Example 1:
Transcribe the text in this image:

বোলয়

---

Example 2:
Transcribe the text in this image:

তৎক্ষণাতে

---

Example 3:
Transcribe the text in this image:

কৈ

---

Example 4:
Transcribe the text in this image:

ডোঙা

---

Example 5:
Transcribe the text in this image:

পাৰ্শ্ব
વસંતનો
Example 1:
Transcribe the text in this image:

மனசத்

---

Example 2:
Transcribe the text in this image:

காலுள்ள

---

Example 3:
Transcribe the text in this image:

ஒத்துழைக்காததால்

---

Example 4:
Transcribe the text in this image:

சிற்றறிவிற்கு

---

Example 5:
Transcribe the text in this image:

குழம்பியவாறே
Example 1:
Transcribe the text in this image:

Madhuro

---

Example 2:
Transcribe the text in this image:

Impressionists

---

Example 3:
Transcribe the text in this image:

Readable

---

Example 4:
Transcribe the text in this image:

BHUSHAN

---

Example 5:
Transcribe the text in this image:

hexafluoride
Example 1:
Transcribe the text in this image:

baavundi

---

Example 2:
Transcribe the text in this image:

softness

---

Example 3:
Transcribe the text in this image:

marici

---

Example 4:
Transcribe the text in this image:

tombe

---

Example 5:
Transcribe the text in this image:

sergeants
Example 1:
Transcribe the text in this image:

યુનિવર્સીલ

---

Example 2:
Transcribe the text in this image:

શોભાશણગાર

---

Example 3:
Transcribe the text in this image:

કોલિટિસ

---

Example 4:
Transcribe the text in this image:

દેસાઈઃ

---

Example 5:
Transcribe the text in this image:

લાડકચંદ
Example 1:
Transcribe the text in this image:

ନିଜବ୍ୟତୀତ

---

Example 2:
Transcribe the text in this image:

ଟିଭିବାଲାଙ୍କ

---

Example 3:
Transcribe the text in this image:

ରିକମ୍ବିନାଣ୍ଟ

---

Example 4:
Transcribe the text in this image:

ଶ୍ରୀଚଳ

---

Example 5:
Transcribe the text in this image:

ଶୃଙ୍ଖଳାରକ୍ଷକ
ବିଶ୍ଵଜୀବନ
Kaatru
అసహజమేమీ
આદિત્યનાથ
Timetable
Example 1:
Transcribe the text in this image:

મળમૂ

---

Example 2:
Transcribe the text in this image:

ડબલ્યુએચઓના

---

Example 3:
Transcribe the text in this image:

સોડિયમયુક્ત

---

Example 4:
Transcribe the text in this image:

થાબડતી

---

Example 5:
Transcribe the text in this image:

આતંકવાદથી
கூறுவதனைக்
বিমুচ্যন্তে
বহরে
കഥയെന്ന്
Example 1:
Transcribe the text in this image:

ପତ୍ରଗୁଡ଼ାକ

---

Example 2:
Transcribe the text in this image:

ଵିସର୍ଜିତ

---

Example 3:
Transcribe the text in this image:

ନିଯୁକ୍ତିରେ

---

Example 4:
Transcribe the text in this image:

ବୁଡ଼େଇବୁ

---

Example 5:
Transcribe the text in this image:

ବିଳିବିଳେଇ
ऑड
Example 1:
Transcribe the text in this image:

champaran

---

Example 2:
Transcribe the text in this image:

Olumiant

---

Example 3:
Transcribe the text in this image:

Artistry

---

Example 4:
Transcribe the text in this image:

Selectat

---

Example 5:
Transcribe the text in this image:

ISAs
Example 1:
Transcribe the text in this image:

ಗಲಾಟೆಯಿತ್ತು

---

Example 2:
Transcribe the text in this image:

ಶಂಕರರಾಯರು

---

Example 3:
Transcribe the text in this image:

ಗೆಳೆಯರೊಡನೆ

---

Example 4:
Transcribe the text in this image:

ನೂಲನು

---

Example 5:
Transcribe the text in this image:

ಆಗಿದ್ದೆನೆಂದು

_____

Using the listing above, retype each line exactly.

» Result
Example 1:
Transcribe the text in this image:

বোলয়

---

Example 2:
Transcribe the text in this image:

তৎক্ষণাতে

---

Example 3:
Transcribe the text in this image:

কৈ

---

Example 4:
Transcribe the text in this image:

ডোঙা

---

Example 5:
Transcribe the text in this image:

পাৰ্শ্ব
વસંતનો
Example 1:
Transcribe the text in this image:

மனசத்

---

Example 2:
Transcribe the text in this image:

காலுள்ள

---

Example 3:
Transcribe the text in this image:

ஒத்துழைக்காததால்

---

Example 4:
Transcribe the text in this image:

சிற்றறிவிற்கு

---

Example 5:
Transcribe the text in this image:

குழம்பியவாறே
Example 1:
Transcribe the text in this image:

Madhuro

---

Example 2:
Transcribe the text in this image:

Impressionists

---

Example 3:
Transcribe the text in this image:

Readable

---

Example 4:
Transcribe the text in this image:

BHUSHAN

---

Example 5:
Transcribe the text in this image:

hexafluoride
Example 1:
Transcribe the text in this image:

baavundi

---

Example 2:
Transcribe the text in this image:

softness

---

Example 3:
Transcribe the text in this image:

marici

---

Example 4:
Transcribe the text in this image:

tombe

---

Example 5:
Transcribe the text in this image:

sergeants
Example 1:
Transcribe the text in this image:

યુનિવર્સીલ

---

Example 2:
Transcribe the text in this image:

શોભાશણગાર

---

Example 3:
Transcribe the text in this image:

કોલિટિસ

---

Example 4:
Transcribe the text in this image:

દેસાઈઃ

---

Example 5:
Transcribe the text in this image:

લાડકચંદ
Example 1:
Transcribe the text in this image:

ନିଜବ୍ୟତୀତ

---

Example 2:
Transcribe the text in this image:

ଟିଭିବାଲାଙ୍କ

---

Example 3:
Transcribe the text in this image:

ରିକମ୍ବିନାଣ୍ଟ

---

Example 4:
Transcribe the text in this image:

ଶ୍ରୀଚଳ

---

Example 5:
Transcribe the text in this image:

ଶୃଙ୍ଖଳାରକ୍ଷକ
ବିଶ୍ଵଜୀବନ
Kaatru
అసహజమేమీ
આદિત્યનાથ
Timetable
Example 1:
Transcribe the text in this image:

મળમૂ

---

Example 2:
Transcribe the text in this image:

ડબલ્યુએચઓના

---

Example 3:
Transcribe the text in this image:

સોડિયમયુક્ત

---

Example 4:
Transcribe the text in this image:

થાબડતી

---

Example 5:
Transcribe the text in this image:

આતંકવાદથી
கூறுவதனைக்
বিমুচ্যন্তে
বহরে
കഥയെന്ന്
Example 1:
Transcribe the text in this image:

ପତ୍ରଗୁଡ଼ାକ

---

Example 2:
Transcribe the text in this image:

ଵିସର୍ଜିତ

---

Example 3:
Transcribe the text in this image:

ନିଯୁକ୍ତିରେ

---

Example 4:
Transcribe the text in this image:

ବୁଡ଼େଇବୁ

---

Example 5:
Transcribe the text in this image:

ବିଳିବିଳେଇ
ऑड
Example 1:
Transcribe the text in this image:

champaran

---

Example 2:
Transcribe the text in this image:

Olumiant

---

Example 3:
Transcribe the text in this image:

Artistry

---

Example 4:
Transcribe the text in this image:

Selectat

---

Example 5:
Transcribe the text in this image:

ISAs
Example 1:
Transcribe the text in this image:

ಗಲಾಟೆಯಿತ್ತು

---

Example 2:
Transcribe the text in this image:

ಶಂಕರರಾಯರು

---

Example 3:
Transcribe the text in this image:

ಗೆಳೆಯರೊಡನೆ

---

Example 4:
Transcribe the text in this image:

ನೂಲನು

---

Example 5:
Transcribe the text in this image:

ಆಗಿದ್ದೆನೆಂದು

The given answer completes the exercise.